Cada vez que el señor Z se acuerda de algo que le falta, lo añade a la lista de la compra que con un imán ha fijado a la puerta del frigorífico. Al lado de esta lista hay otra. Lleva ahí desde hace tres meses. Sabe que tiene que quitarla, arrojarla a la basura, que no es bueno para él tenerla allí. Lo ha intentado pero no puede. Es como si él también tuviera un imán, de signo contrario, que alejara sus manos de la puerta y le impidiera hacer esos gestos tan sencillos de retirar el imán y deshacerse de la lista. En el último momento el índice y el pulgar de su mano derecha se retraen como dos niños temerosos.

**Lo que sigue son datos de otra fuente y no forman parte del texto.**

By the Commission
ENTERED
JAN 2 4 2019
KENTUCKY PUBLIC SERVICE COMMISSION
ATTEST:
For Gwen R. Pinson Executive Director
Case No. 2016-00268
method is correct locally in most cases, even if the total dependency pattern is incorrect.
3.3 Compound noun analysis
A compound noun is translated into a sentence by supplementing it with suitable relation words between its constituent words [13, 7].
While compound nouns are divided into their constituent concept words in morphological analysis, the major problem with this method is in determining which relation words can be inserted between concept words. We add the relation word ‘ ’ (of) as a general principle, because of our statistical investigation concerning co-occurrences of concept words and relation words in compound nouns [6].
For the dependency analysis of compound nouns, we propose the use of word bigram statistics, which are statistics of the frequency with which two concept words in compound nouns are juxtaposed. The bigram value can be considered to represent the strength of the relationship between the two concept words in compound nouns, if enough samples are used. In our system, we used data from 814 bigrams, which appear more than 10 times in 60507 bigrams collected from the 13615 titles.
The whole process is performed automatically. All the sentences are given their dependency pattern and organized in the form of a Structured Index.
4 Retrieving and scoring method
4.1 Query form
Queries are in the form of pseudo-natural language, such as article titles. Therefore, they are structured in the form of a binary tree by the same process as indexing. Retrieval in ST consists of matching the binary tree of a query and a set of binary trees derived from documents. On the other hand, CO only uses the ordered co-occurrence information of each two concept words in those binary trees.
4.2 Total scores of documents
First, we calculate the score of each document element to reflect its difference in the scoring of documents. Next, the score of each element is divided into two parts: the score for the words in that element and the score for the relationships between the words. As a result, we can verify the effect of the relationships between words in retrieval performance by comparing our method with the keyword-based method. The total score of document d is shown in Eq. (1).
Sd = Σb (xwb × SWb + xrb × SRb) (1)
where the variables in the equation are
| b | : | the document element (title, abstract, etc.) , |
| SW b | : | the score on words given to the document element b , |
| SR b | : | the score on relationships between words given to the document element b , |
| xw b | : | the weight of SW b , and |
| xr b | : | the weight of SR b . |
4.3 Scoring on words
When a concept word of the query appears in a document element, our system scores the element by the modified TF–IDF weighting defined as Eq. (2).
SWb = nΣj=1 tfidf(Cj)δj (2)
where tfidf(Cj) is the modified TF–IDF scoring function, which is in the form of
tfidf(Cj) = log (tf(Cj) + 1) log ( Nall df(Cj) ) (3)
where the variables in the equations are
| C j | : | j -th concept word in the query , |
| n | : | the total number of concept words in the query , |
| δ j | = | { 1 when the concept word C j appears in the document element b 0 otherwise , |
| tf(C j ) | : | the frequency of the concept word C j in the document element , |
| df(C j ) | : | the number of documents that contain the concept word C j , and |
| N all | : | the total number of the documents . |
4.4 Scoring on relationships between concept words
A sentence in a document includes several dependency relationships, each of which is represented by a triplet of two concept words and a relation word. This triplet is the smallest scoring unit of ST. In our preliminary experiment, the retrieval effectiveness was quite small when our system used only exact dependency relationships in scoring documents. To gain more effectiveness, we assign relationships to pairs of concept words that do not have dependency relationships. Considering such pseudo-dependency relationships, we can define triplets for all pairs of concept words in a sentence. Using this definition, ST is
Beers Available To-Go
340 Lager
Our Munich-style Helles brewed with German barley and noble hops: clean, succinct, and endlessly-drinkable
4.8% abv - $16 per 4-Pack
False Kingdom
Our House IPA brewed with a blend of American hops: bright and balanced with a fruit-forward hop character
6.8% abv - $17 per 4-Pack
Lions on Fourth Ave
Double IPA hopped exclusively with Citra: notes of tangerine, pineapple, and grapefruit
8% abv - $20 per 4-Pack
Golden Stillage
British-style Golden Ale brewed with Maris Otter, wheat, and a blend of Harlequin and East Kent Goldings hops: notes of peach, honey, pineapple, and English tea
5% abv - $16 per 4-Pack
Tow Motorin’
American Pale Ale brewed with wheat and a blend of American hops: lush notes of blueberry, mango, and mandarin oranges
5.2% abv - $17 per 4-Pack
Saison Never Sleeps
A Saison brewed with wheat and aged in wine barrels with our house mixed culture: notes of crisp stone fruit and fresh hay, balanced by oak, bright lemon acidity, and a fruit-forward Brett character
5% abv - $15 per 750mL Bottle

La lista que lleva tres meses en la puerta del frigorífico es la siguiente: 1 kilo de naranjas, 1 kilo de peras, 1 kilo de plátanos, una bandeja de calabacines, una botella de cinco litros de aceite de oliva, una caja de galletas Chiquilín, embutido (elige tú), yogures naturales sin azúcar, una caja de leche semidesnatada. Para el cumple: platos, servilletas y vasos de plástico, todo con motivos infantiles; tenedores, cucharas y cuchillos también de plástico; una vela de los seis años, helados varios y una tarta (elige tú), una piñata, globos y lo que se te ocurra.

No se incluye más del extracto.